I'm doubtful of that theory. Germany did not support our invasion of Iraq. As the Los Angeles Times (which has done fine work on this story) and other media voices have reported, the Germans tried to warn American intelligence that CB was an alcoholic and unreliable. From an April 1, 2005 LAT story:

Before Powell's presentation, the CIA pressed for permission to speak directly with Curveball. The head of one of the agency's divisions arranged a lunch with a German intelligence official.

The German official discouraged the idea, saying, "You don't want to see him because he's crazy," according to the commission report. The German went on to suggest that Curveball had suffered a nervous breakdown, that speaking with him would be "a waste of time," and that he might be a "fabricator."
(Incidentally, John McLaughlin -- Tenet's number two at CIA, and briefly the head of the agency -- has disputed assertions that he was briefed on the problems with Curveball.)

We learn more from an infamous Feb. 4, 2003 email from a CIA expert on Iraq:

As I said last night, let's keep in mind the fact that this war's going to happen regardless of what Curveball said or didn't say, and the powers that be probably aren't terribly interested in whether Curveball knows what he's talking about.
So far, the story is simple. The Germans somehow got hold of this fellow (who was originally linked to Chalabi's Iraqi National Congress), and they relayed his info on to the Americans. As war loomed, the BND told the United States that the data was unreliable. But the Americans wanted a war, and embraced the defector's information, reliable or no.

Does the matter go deeper than that? Who first came up with the idea of foisting this man's lies upon the world? Do we blame the Germans -- or someone else?

As I've mulled over this matter, I've focused on the mystery of the cyptonym. Who came up with the code-name "Curveball" -- a name resonant with deception?

The L.A. Times has indicated that the Germans came up with that odd monicker. Although many Germans know English, they are not baseball fans, and are therefore unlikely to use slang terms arising from that game.

Justin Raimondo has parsed some of the reports coming out of the intelligence committees that looked into this strange affair. Although I don't agree with all of Raimondo's views, I do think he is correct in linking the Curveball imbroglio with Douglas Feith's Office of Special Plans, a neo-con unit within the Department of Defense. The OSP had a bad habit (among its many other sins) of channeling "massaged" data through the American intelligence community and "stovepiping" said data directly into the White House. Moreover, the OSP worked so closely with Mossad that one cannot always easily distinguish between the two agencies.

Whoever gave Curveball the map to the BND's door was probably the one who came up with that ever-so-cute nickname.

We may thus work toward a provisional theory:

True, the OSP could feed lies directly into the Oval Office -- but they needed more. They needed to find a way to make the CIA bestow its imprimatur onto this silliness. Thus, the neocons somehow arranged for Curveball to be routed through German intelligence -- we don't yet know how it happened, but it happened.

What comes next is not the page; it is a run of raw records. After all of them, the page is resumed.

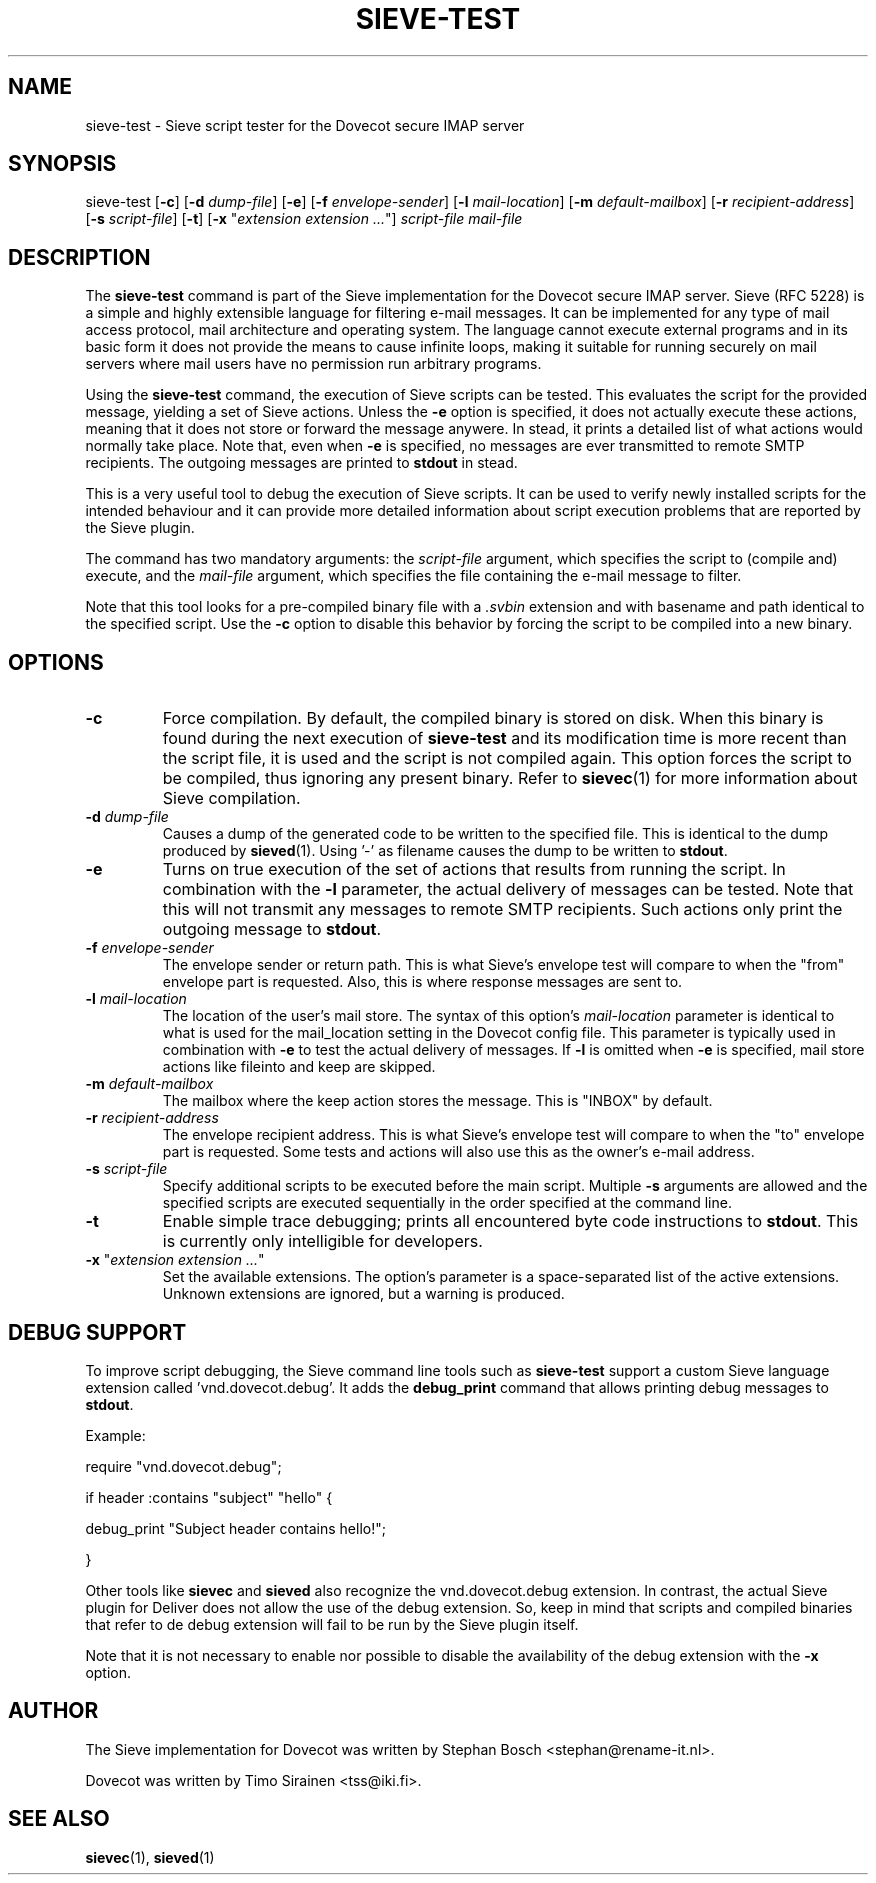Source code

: .TH "SIEVE-TEST" "1" "6 Januari 2009"
.SH NAME
sieve-test \- Sieve script tester for the Dovecot secure IMAP server
.SH SYNOPSIS
sieve-test
[\fB-c\fR] 
[\fB-d\fR \fIdump-file\fR]
[\fB-e\fR]
[\fB-f\fR \fIenvelope-sender\fR]
[\fB-l\fR \fImail-location\fR]
[\fB-m\fR \fIdefault-mailbox\fR]
[\fB-r\fR \fIrecipient-address\fR]
[\fB-s\fR \fIscript-file\fR]
[\fB-t\fR]
[\fB-x\fR "\fIextension extension ...\fR"]
\fIscript-file\fR \fImail-file\fR
.SH DESCRIPTION
.PP
The \fBsieve-test\fP command is part of the Sieve implementation for the Dovecot secure 
IMAP server. Sieve (RFC 5228) is a simple and highly extensible language for filtering 
e-mail messages. It can be implemented for any type of mail access protocol, mail 
architecture and operating system. The language cannot execute external programs and in 
its basic form it does not provide the means to cause infinite loops, making it suitable 
for running securely on mail servers where mail users have no permission run arbitrary programs.
.PP
Using the \fBsieve-test\fP command, the execution of Sieve scripts can be tested. This evaluates
the script for the provided message, yielding a set of Sieve actions. Unless the \fB-e\fP option is 
specified, it does not actually execute these actions, meaning that it does not store or forward the 
message anywere. In stead, it prints a detailed list of what actions would normally take place. 
Note that, even when \fB-e\fP is specified, no messages are ever transmitted to remote SMTP 
recipients. The outgoing messages are printed to \fBstdout\fP in stead. 
.PP
This is a very useful tool to debug the execution of Sieve scripts. It can be used to verify
newly installed scripts for the intended behaviour and it can provide more detailed information
about script execution problems that are reported by the Sieve plugin.
.PP
The command has two mandatory arguments: the \fIscript-file\fP argument, which specifies the
script to (compile and) execute, and the \fImail-file\fP argument, which specifies the file 
containing the e-mail message to filter. 

Note that this tool looks for a pre-compiled binary file with a \fI.svbin\fP extension and 
with basename and path identical to the specified script. Use the \fB-c\fP option to disable this
behavior by forcing the script to be compiled into a new binary.  
.SH OPTIONS
.TP 
\fB-c\fP
Force compilation. By default, the compiled binary is stored on disk. When this binary is found
during the next execution of \fBsieve-test\fP and its modification time is more recent than the
script file, it is used and the script is not compiled again. This option forces the script to be
compiled, thus ignoring any present binary. Refer to \fBsievec\fP(1) for more information about 
Sieve compilation.
.TP
\fB-d\fP \fIdump-file\fP
Causes a dump of the generated code to be written to the specified file. This is identical to the
dump produced by \fBsieved\fR(1). Using '-' as filename causes the dump to be written to \fBstdout\fP.
.TP
\fB-e\fP
Turns on true execution of the set of actions that results from running the script. In combination
with the \fB-l\fP parameter, the actual delivery of messages can be tested. Note that this will
not transmit any messages to remote SMTP recipients. Such actions only print the outgoing message
to \fBstdout\fP.
.TP
\fB-f\fP \fIenvelope-sender\fP
The envelope sender or return path. This is what Sieve's envelope test will compare to when the 
"from" envelope part is requested. Also, this is where response messages are sent to. 
.TP
\fB-l\fP \fImail-location\fP
The location of the user's mail store. The syntax of this option's \fImail-location\fP parameter 
is identical to what is used for the mail_location setting in the Dovecot config file. This 
parameter is typically used in combination with \fB-e\fP to test the actual delivery of messages. 
If \fB-l\fP is omitted when \fB-e\fP is specified, mail store actions like fileinto and keep are 
skipped.
.TP
\fB-m\fP \fIdefault-mailbox\fP
The mailbox where the keep action stores the message. This is "INBOX" by default.
.TP
\fB-r\fP \fIrecipient-address\fP
The envelope recipient address. This is what Sieve's envelope test will compare to when the "to"
envelope part is requested. Some tests and actions will also use this as the owner's e-mail address.
.TP
\fB-s\fP \fIscript-file\fP
Specify additional scripts to be executed before the main script. Multiple \fB-s\fP arguments are
allowed and the specified scripts are executed sequentially in the order specified at the command
line.
.TP
\fB-t\fP
Enable simple trace debugging; prints all encountered byte code instructions to \fBstdout\fP. This is
currently only intelligible for developers.
.TP
\fB-x\fP "\fIextension extension ...\fP"
Set the available extensions. The option's parameter is a space-separated list of the active 
extensions. Unknown extensions are ignored, but a warning is produced.
.SH DEBUG SUPPORT
.PP
To improve script debugging, the Sieve command line tools such as \fBsieve-test\fP support a custom
Sieve language extension called 'vnd.dovecot.debug'. It adds the \fBdebug_print\fP command that allows
printing debug messages to \fBstdout\fP. 
.PP
Example:
.PP
require "vnd.dovecot.debug";
.PP
if header :contains "subject" "hello" {
.PP
  debug_print "Subject header contains hello!";
.PP
}
.PP
Other tools like \fBsievec\fP and \fBsieved\fP also recognize the vnd.dovecot.debug extension. In contrast,
the actual Sieve plugin for Deliver does not allow the use of the debug extension. So, keep in mind that 
scripts and compiled binaries that refer to de debug extension will fail to be run by the Sieve plugin itself.
.PP
Note that it is not necessary to enable nor possible to disable the availability of the debug extension with 
the \fB-x\fP option.
.SH AUTHOR
.PP
The Sieve implementation for Dovecot was written by Stephan Bosch <stephan@rename-it.nl>.
.PP
Dovecot was written by Timo Sirainen <tss@iki.fi>.
.SH "SEE ALSO"
.BR sievec (1),
.BR sieved (1)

Why give this alky German minders? If the CIA had dealt with Curveball directly, they would have seen through his deceptions rather easily. But since the information came by way of the BND, the CIA tended to trust it. By the time the agency decided to take a closer look at the sourcing, war was already a done deal.

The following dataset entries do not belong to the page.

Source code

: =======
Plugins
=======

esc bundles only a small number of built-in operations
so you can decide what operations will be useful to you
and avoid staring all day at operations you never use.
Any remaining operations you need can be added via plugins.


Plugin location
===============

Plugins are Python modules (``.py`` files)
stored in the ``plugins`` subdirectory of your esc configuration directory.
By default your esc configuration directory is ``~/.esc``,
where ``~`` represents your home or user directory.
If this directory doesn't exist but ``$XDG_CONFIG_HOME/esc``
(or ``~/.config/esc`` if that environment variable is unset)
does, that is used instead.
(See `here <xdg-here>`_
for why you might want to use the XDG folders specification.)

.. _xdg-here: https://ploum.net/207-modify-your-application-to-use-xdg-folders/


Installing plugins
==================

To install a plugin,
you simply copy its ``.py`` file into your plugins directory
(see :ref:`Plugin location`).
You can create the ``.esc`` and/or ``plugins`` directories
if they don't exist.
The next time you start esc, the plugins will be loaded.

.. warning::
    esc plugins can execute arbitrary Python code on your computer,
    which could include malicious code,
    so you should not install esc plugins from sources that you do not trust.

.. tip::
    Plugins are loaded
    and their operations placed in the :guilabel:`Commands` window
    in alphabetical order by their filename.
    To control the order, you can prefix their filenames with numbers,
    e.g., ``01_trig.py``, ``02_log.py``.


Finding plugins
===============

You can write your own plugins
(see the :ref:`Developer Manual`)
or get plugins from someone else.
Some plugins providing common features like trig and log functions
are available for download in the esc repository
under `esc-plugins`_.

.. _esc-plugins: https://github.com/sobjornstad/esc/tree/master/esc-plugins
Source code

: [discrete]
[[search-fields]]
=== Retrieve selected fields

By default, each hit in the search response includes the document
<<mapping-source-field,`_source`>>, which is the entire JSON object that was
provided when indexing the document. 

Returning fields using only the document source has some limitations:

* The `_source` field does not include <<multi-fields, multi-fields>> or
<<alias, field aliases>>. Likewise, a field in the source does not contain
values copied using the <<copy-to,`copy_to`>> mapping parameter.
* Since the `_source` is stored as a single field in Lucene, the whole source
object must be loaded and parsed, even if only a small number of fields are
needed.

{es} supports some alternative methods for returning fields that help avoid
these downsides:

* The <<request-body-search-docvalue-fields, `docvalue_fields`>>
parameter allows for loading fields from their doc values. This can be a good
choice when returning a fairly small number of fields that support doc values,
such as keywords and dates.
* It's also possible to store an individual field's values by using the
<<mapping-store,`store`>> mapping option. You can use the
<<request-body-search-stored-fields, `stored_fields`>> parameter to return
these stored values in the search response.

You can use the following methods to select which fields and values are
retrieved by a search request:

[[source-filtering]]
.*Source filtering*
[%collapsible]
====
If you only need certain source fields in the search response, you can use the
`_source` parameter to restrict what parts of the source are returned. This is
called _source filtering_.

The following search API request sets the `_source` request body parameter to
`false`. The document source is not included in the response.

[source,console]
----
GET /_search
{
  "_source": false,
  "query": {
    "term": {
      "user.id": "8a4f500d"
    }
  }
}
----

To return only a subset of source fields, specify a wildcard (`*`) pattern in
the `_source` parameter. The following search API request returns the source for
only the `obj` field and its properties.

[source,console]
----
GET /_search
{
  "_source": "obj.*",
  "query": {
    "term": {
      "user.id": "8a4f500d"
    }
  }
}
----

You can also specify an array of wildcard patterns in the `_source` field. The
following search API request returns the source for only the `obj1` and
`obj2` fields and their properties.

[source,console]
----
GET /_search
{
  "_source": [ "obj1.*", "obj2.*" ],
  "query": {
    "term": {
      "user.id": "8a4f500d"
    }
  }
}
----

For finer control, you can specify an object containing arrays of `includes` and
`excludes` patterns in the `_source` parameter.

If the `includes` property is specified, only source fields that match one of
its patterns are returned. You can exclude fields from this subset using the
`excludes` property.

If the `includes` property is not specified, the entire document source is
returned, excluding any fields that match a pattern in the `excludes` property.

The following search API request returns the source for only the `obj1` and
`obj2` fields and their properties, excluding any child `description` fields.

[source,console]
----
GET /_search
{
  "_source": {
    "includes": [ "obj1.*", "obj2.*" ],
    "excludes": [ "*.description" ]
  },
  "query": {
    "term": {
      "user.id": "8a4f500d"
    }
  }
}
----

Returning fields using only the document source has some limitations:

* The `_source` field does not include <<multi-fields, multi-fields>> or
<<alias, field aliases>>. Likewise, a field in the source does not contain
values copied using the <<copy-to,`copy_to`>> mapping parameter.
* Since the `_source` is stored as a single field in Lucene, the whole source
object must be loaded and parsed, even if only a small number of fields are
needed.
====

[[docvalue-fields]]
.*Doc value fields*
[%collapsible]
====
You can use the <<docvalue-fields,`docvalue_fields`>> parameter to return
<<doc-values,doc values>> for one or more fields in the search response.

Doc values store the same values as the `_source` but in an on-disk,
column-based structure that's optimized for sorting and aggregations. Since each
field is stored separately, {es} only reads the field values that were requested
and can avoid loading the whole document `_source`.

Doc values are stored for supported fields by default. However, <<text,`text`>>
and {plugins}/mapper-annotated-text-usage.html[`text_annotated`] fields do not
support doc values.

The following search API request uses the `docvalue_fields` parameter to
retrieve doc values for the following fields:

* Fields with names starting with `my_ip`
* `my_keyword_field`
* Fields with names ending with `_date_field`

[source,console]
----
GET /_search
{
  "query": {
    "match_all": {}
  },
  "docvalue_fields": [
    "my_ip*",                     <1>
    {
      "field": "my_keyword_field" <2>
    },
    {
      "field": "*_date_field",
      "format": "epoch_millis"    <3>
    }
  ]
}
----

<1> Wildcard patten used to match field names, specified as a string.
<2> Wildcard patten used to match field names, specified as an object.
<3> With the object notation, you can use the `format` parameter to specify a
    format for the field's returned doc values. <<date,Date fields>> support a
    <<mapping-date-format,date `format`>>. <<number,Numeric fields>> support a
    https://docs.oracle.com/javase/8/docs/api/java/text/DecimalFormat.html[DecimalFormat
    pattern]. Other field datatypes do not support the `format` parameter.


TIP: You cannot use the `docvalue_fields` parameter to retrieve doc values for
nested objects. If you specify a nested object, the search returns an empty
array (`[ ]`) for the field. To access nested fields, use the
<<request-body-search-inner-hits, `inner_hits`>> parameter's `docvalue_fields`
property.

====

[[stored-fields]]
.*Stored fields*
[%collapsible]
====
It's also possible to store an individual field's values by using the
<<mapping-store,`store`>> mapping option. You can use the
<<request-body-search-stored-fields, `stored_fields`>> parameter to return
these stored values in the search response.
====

This little scheme offered a bonus: Since Tenet and McLaughlin had bought into the BND's information, when the shit finally hit the fan, responsibility could be laid to rest at the feet of the CIA. Not the OSP, not the INC, not the BND, not Mossad, not the neocon ideologues.

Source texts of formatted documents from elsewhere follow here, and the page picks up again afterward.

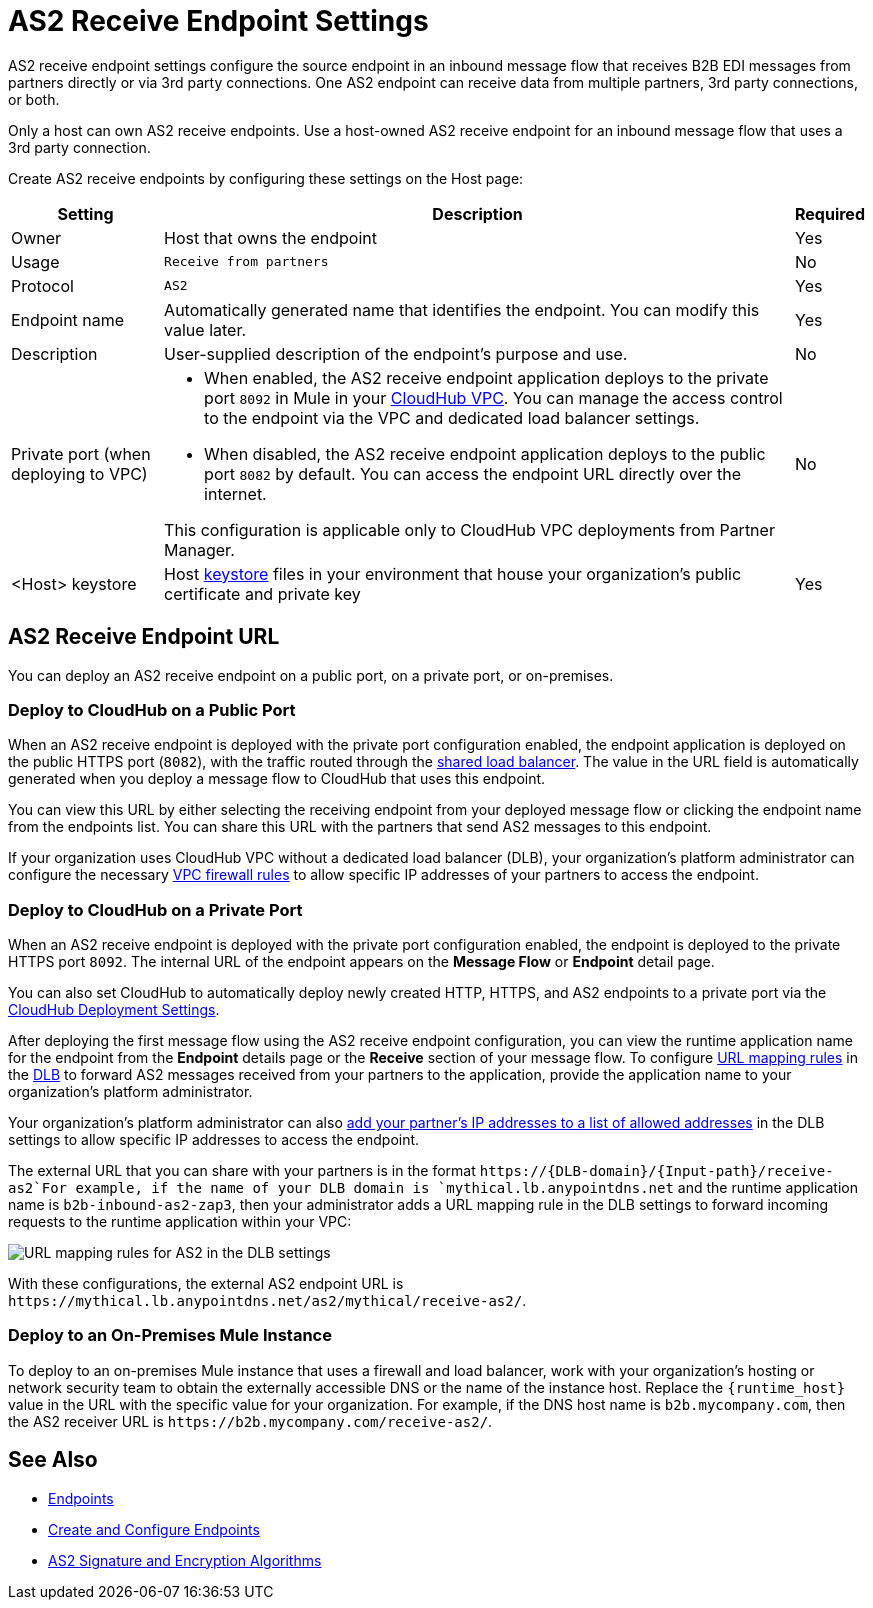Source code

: = AS2 Receive Endpoint Settings

AS2 receive endpoint settings configure the source endpoint in an inbound message flow that receives B2B EDI messages from partners directly or via 3rd party connections. One AS2 endpoint can receive data from multiple partners, 3rd party connections, or both.

Only a host can own AS2 receive endpoints. Use a host-owned AS2 receive endpoint for an inbound message flow that uses a 3rd party connection.

Create AS2 receive endpoints by configuring these settings on the Host page:

[%header%autowidth.spread]
|===
| Setting | Description | Required
|Owner
|Host that owns the endpoint
|Yes

|Usage
|`Receive from partners`
|No

|Protocol
|`AS2`
|Yes

|Endpoint name
|Automatically generated name that identifies the endpoint. You can modify this value later.
|Yes

|Description
|User-supplied description of the endpoint's purpose and use.
|No

|Private port (when deploying to VPC)
a|
* When enabled, the AS2 receive endpoint application deploys to the private port `8092` in Mule in your xref:runtime-manager::virtual-private-cloud.adoc[CloudHub VPC]. You can manage the access control to the endpoint via the VPC and dedicated load balancer settings.
* When disabled, the AS2 receive endpoint application deploys to the public port `8082` by default. You can access the endpoint URL directly over the internet.

This configuration is applicable only to CloudHub VPC deployments from Partner Manager.
|No

|<Host> keystore
|Host xref:create-keystore.adoc[keystore] files in your environment that house your organization's public certificate and private key
|Yes
|===

== AS2 Receive Endpoint URL

You can deploy an AS2 receive endpoint on a public port, on a private port, or on-premises.

=== Deploy to CloudHub on a Public Port

When an AS2 receive endpoint is deployed with the private port configuration enabled, the endpoint application is deployed on the public HTTPS port (`8082`), with the traffic routed through the xref:runtime-manager::dedicated-load-balancer-tutorial#shared-load-balancers [shared load balancer]. The value in the URL field is automatically generated when you deploy a message flow to CloudHub that uses this endpoint.

You can view this URL by either selecting the receiving endpoint from your deployed message flow or clicking the endpoint name from the endpoints list. You can share this URL with the partners that send AS2 messages to this endpoint.

If your organization uses CloudHub VPC without a dedicated load balancer (DLB), your organization’s platform administrator can configure the necessary xref:runtime-manager::vpc-firewall-rules-concept.adoc[VPC firewall rules] to allow specific IP addresses of your
partners to access the endpoint.

=== Deploy to CloudHub on a Private Port

When an AS2 receive endpoint is deployed with the private port configuration enabled, the endpoint is deployed to the private HTTPS port `8092`. The internal URL of the endpoint appears on the *Message Flow* or *Endpoint* detail page.

You can also set CloudHub to automatically deploy newly created HTTP, HTTPS, and AS2 endpoints to a private port via the xref:cloudhub-deploy-options.adoc[CloudHub Deployment Settings].

After deploying the first message flow using the AS2 receive endpoint configuration, you can view the runtime application name for the endpoint from the *Endpoint* details page or the *Receive* section of your message flow. To configure xref:runtime-manager::lb-mapping-rules.adoc[URL mapping rules] in the xref:runtime-manager::cloudhub-dedicated-load-balancer.adoc[DLB] to forward AS2 messages received from your partners to the application, provide the application name to your organization’s platform administrator.

Your organization’s platform administrator can also xref:runtime-manager::lb-whitelists.adoc[add your partner's IP addresses to a list of allowed addresses] in the DLB settings to allow specific IP addresses to access the endpoint.

The external URL that you can share with your partners is in the format `+https://{DLB-domain}/{Input-path}/receive-as2+`For example, if the name of your DLB domain is `mythical.lb.anypointdns.net` and the runtime application name is `b2b-inbound-as2-zap3`, then your administrator adds a URL mapping rule in the DLB settings to forward incoming requests to the runtime application within your VPC:

image::URL-mapping-rules-http.png[URL mapping rules for AS2 in the DLB settings]

With these configurations, the external AS2 endpoint URL is `+https://mythical.lb.anypointdns.net/as2/mythical/receive-as2/+`.

=== Deploy to an On-Premises Mule Instance

To deploy to an on-premises Mule instance that uses a firewall and load balancer, work with your organization's hosting or network security team to obtain the externally accessible DNS or the name of the instance host. Replace the `{runtime_host}` value in the URL with the specific value for your organization. For example, if the DNS host name is `b2b.mycompany.com`, then the AS2 receiver URL is `+https://b2b.mycompany.com/receive-as2/+`.

== See Also

* xref:endpoints.adoc[Endpoints]
* xref:create-endpoint.adoc[Create and Configure Endpoints]
* xref:as2-endpoints-algorithms.adoc[AS2 Signature and Encryption Algorithms]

Once again, we see use of a bold tactic: The use of a foreign spy shop as a go-between, in order to legitimize and circulate bogus (but ideologically useful) data within the U.S. intelligence community. A similar history beset the yellowcake scandal and the infamous "sixteen words."

If there is a label for this technique within spy argot, I don't know it. But if the tactic does not yet have a name, I'd like to suggest one: "Curveballing."